Not that Valkyrie Anatomia: The Origin did badly for itself. Launched in 2016, it lasted some four years, and the English language release from Wonder Planet endured for over a year before Square Enix announced the worldwide shutdown of the game, effective August 31. For a mobile title based on an RPG series with a strictly cult following, that’s a firm success.

But how did Anatomia rank beside other Valkyrie Profiles? It makes no secret that it’s a prequel, with a confused and reserved (and unsatisfactorily armored) Lenneth Valkyrie called into the service of an Odin decidedly young and still sporting both of his eyes. Flanked by shapeshifting raven-kids Huginn and Muginn, Lenneth stalks the mortal realm in search of brave and gifted warriors to join Odin’s Einherjar ranks upon death. At least that final bit is easy to understand; it’s what valkyries do, you know.



Valkyrie Profile 2 messed around with alternate dimensions and secret identities, and Anatomia supercharges the whole concept. The overlying tale flits from one mysterious character and hidden agenda to another, mixing Norse myth with its own concepts and even bringing out the Rhinemaidens that Wagner possibly invented. Old worlds die, new ones are born, and it all vaguely connects to the Valkyrie Profile games we’ve seen before.

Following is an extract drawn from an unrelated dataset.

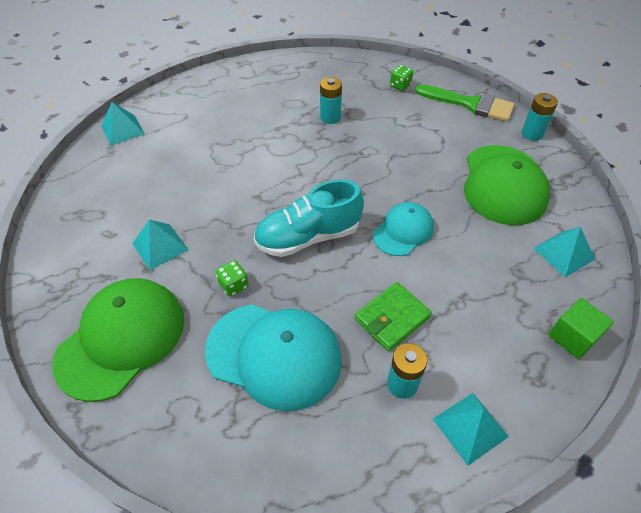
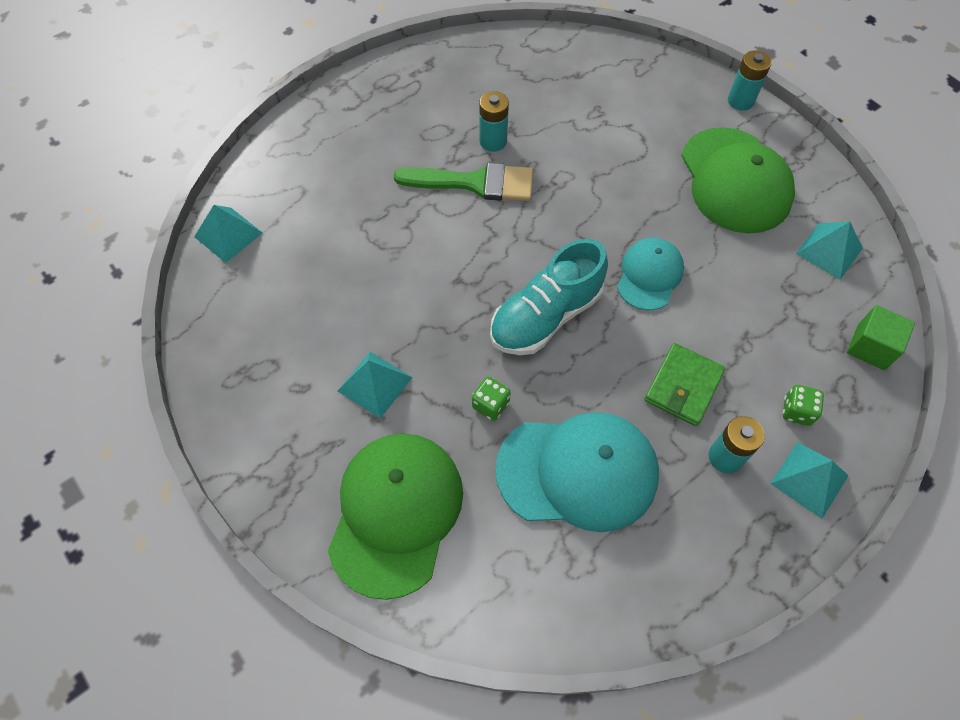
camera: 20 degrees left, 10 degrees up
(400, 85) = (558, 70): green dice -> green dice (796, 411)
(470, 104) = (654, 76): green brush -> green brush (474, 183)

The central storyline rings the familiar chime of a war between gods and humans, though the RPG clichés is inverted: here the gods are sympathetic and distant while the humans who challenge them are corrupt and petty. It all leads to a climax with a few novel twists among the predictable ones, but the first chapter trails off to make room for a second arc—one that the writers scrambled to finish in the game's final month. The dialogue also does the story few favors; it’s adequate most of the time, but the typos and bland turns of phrase hardly suit a game about Norse mythology and celestial apocalypse.



At least the game delivers on the valkyrie front. Lenneth alone has several alternate forms, and she and her sisters are joined by new celestial warriors with each story arc. By the end I almost expected every character, human or otherwise, to have some valkyrie variant, each available only through a random pull with a .0005 percent chance of giving you anything good. This is a mobile game, after all.

It's fortunate that Valkyrie Anatomia returns to the greatest strength of the series: the individual tales of the Einherjar. As in the original Valkyrie Profile, Lenneth watches as mortals tread toward deaths of varying noble or tragic tones, taking in their mistakes, their sins, their vanities, their joys, and, most of all, their reasons for dying. At their finest, Valkyrie Profile games chronicle gods struggling to understand humans one sad story at a time, and Anatomia is replete with those.